Wet or dry shoes? Shorts or a sport coat? Sunshine or fluorescent lights? Mosquitos or … well, fewer mosquitos?
You may not think of these things when considering an internship, yet they do become part of your reality. Just ask Butler interns Tyler Hudgens and Keiffer Williams.
Tyler Hudgens ’17
Manufacturing and Quality Science Intern, Eli Lilly and Company
Tyler Hudgens chose dry shoes and fluorescent lights when he took an internship with Eli Lilly and Company, a global pharmaceutical company headquartered in Indianapolis. He’s happy with his decision—so happy, in fact, that when the company offered him a job upon graduation, he accepted with alacrity.
Hudgens is in this spot because he availed himself of a Butler opportunity and attended a Woods lecture. He walked in as a pre-med student who was questioning his career choice. He walked out realizing bioengineering was what he’d been looking for.

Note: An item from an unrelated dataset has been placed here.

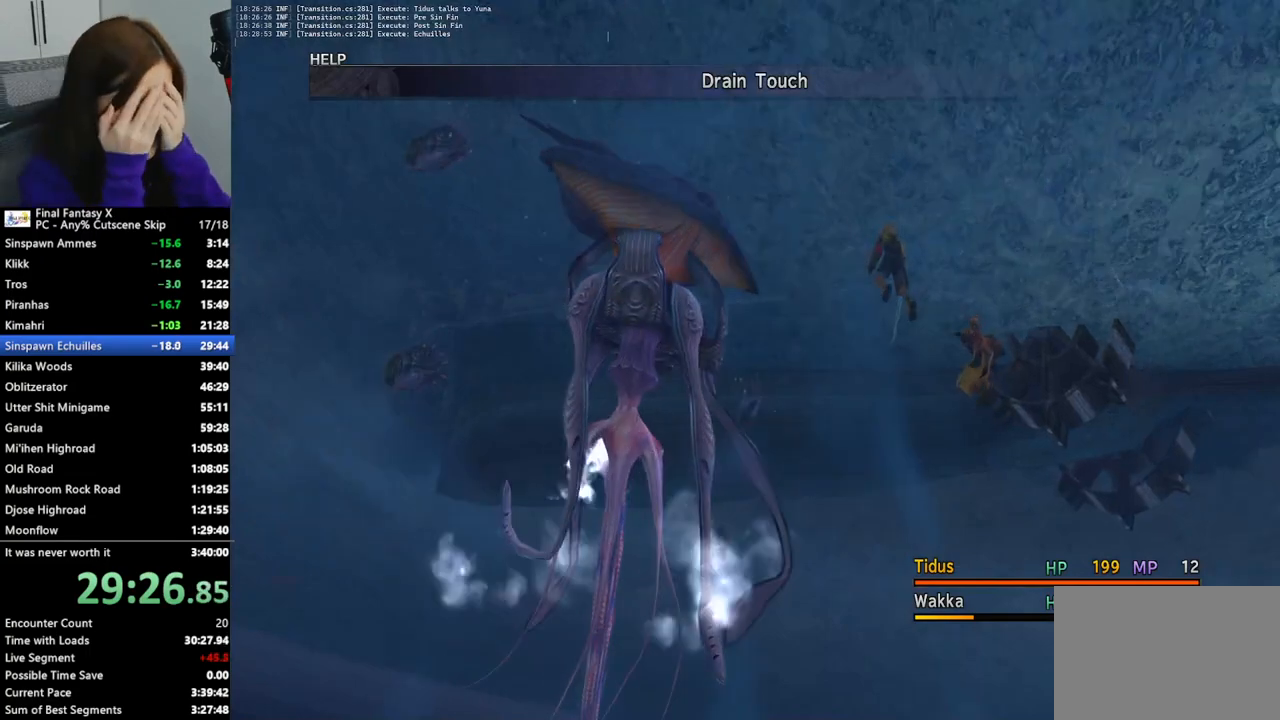
{"buttons": [], "left_stick": "center", "right_stick": "center", "events": [[100, "DPAD_LEFT", "down"], [167, "DPAD_LEFT", "up"], [267, "DPAD_LEFT", "down"], [333, "DPAD_LEFT", "up"], [400, "DPAD_LEFT", "down"], [500, "DPAD_LEFT", "up"]]}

“I’d volunteered in hospitals and found it wasn’t for me. I was more interested in the science behind healthcare,” Hudgens said. “So when I heard a heart tissue bioengineer speak and learned what they did, I switched.”
His internship at Lilly has confirmed his decision.
“I’ve gained strong problem-solving and strategic-thinking skills,” Hudgens said. “I was able to incorporate engineering and scientific concepts to solve real-world issues in pharmaceuticals while I was gaining knowledge about manufacturing processes within the medical industry.”
Keiffer Williams ’16
(Former) Intern, Smithsonian Tropical Research Institute, Oceans Research and Butler Summer Institute
Applying to grad schools
Keiffer Williams, on the other hand, opted for shorts and wet shoes. As an intern in the fish biology lab of the Smithsonian Tropical Research Institute in Panama and at Oceans Research in South Africa, Williams indulged his passion for ocean ecology and conservation.
“I’ve enjoyed the ocean since an early age, especially sharks, and I nurtured that interest all through high school,” Williams said. “I was searching for ways to have a more limited experience to decide if marine science was something I wanted to do when I found Oceans Research.”
He dove with dolphins and sharks (focusing on Great Whites) in the six-week program, coming to understand the significant effect humans can have on a species—even in the name of conservation.
In Panama at STRI, working under the direction of visiting scientist Dr. Michele Pierotti, he explored the evolution of visual ecology among marine fish sister species native to the Atlantic and Pacific oceans. The Smithsonian experience instilled in him a keen understanding of the opportunities that come with a higher-level degree.
Williams also participated in the Butler Summer Institute on plant hormones research. Now, he’ll spend the next two years applying to graduate school.
The former Boy Scout is also keen to be a better conservation advocate.
“In today’s world, there’s a large disconnect between scientists in the trenches of data and the lay person. It’s essential for people to be able to understand what we’re doing and what it means to the environment,” he said.